Preheat your oven to 180C/160C Fan/375F and line two-four baking trays with parchment paper. Mine are quite large trays (40cm) to make sure the cookies don't touch!
Mix together the butter and both sugars until light and fluffy and thoroughly combined! Using an electric mixer is far easier for this because it gets very fluffy and perfect!
Mix in the vanilla and the egg until thoroughly combined, then mix in the cocoa powder, flour, bicarbonate of soda, baking powder and salt until a thick paste/cookie dough is formed.
Fold in the chocolate chips, and spoon the mixture onto the trays and make sure they are suitable spread out so they stay separate! (I usually fit 6-8 on each tray to be safe) I also use a 5cm cookie dropper/ice cream scoop to make them identical sizes.
Bake in the oven for 10-12 minutes until spread out perfectly crinkly. A minute or so less will be gooey, a minute or two more will be beautiful and crunchy.
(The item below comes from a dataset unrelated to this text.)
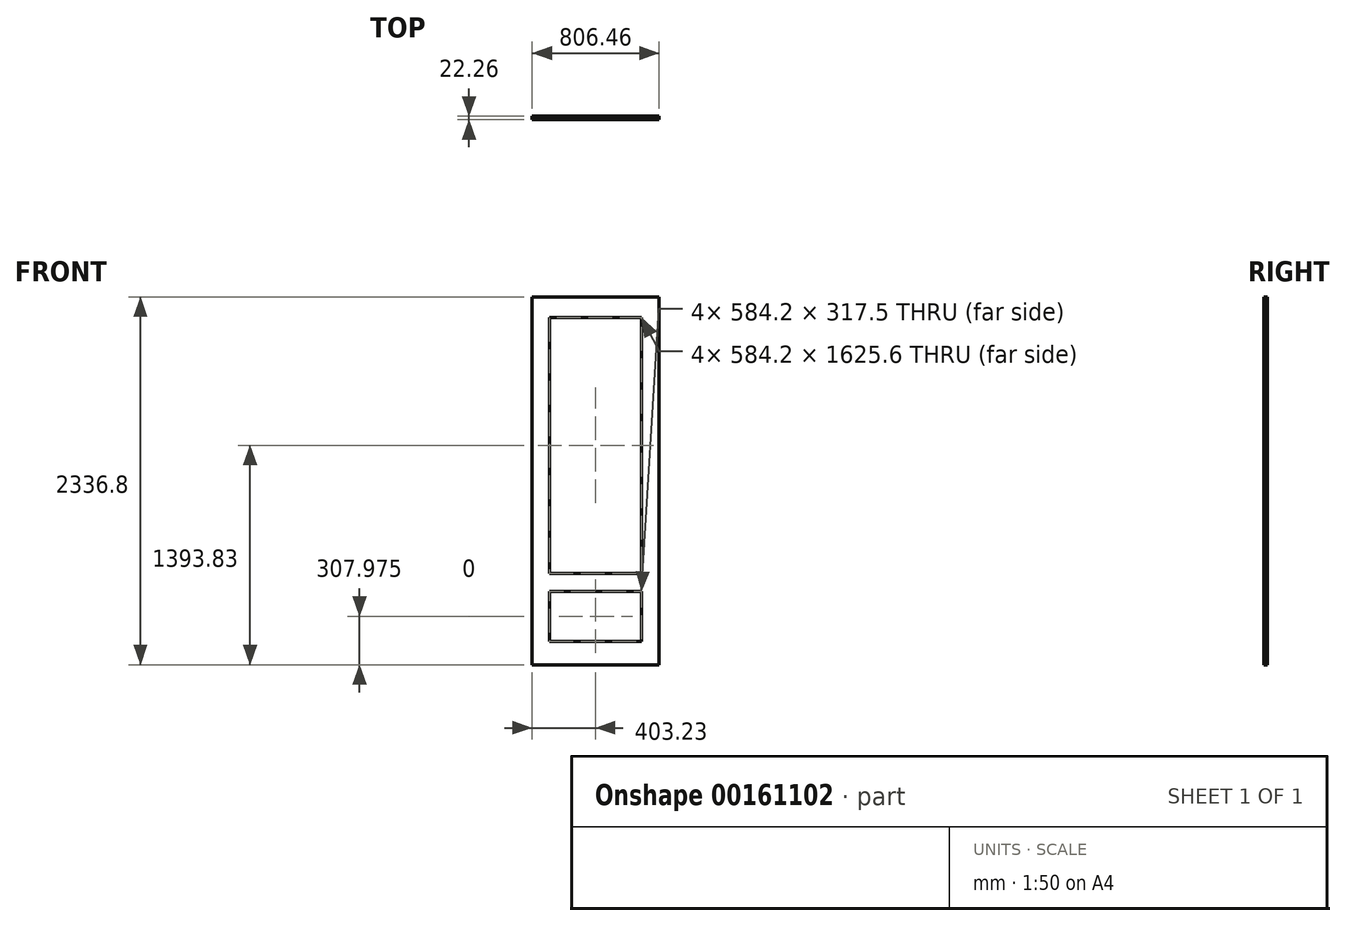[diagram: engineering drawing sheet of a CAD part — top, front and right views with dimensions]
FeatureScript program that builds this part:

Once baked, remove from the oven and gobble them all up - don't burn yourself on the chocolate!
Notes
TOP TIP - If they look a little too domed for you still when they're fresh out the oven, tap the tray's onto the work surface a couple of times and the cookies will flatten out a smidge - leave to cool fully on the tray still.
They are super super gooey when warm so you could serve them with a dollop of ice cream if you like (vanilla is perfect with it) and they are an utter crowd pleaser.
If you wanted to just use one type of chocolate you could as well, I just always stick to the same amount weight wise!
These cookie scoops are ideal for the job and have three sizes! I use the middle size for these cookies.
These will last for 4-5 days after baking, but honestly they will be eaten before then.
The mixture can be chilled before baking, and they can also be frozen raw or baked.
Recipe updated August 2019
Original recipe
Everything is the same, apart from the original used to use 175g self raising flour instead of the 225g plain. I also used slightly less chocolate chips. Method and everything else is the same!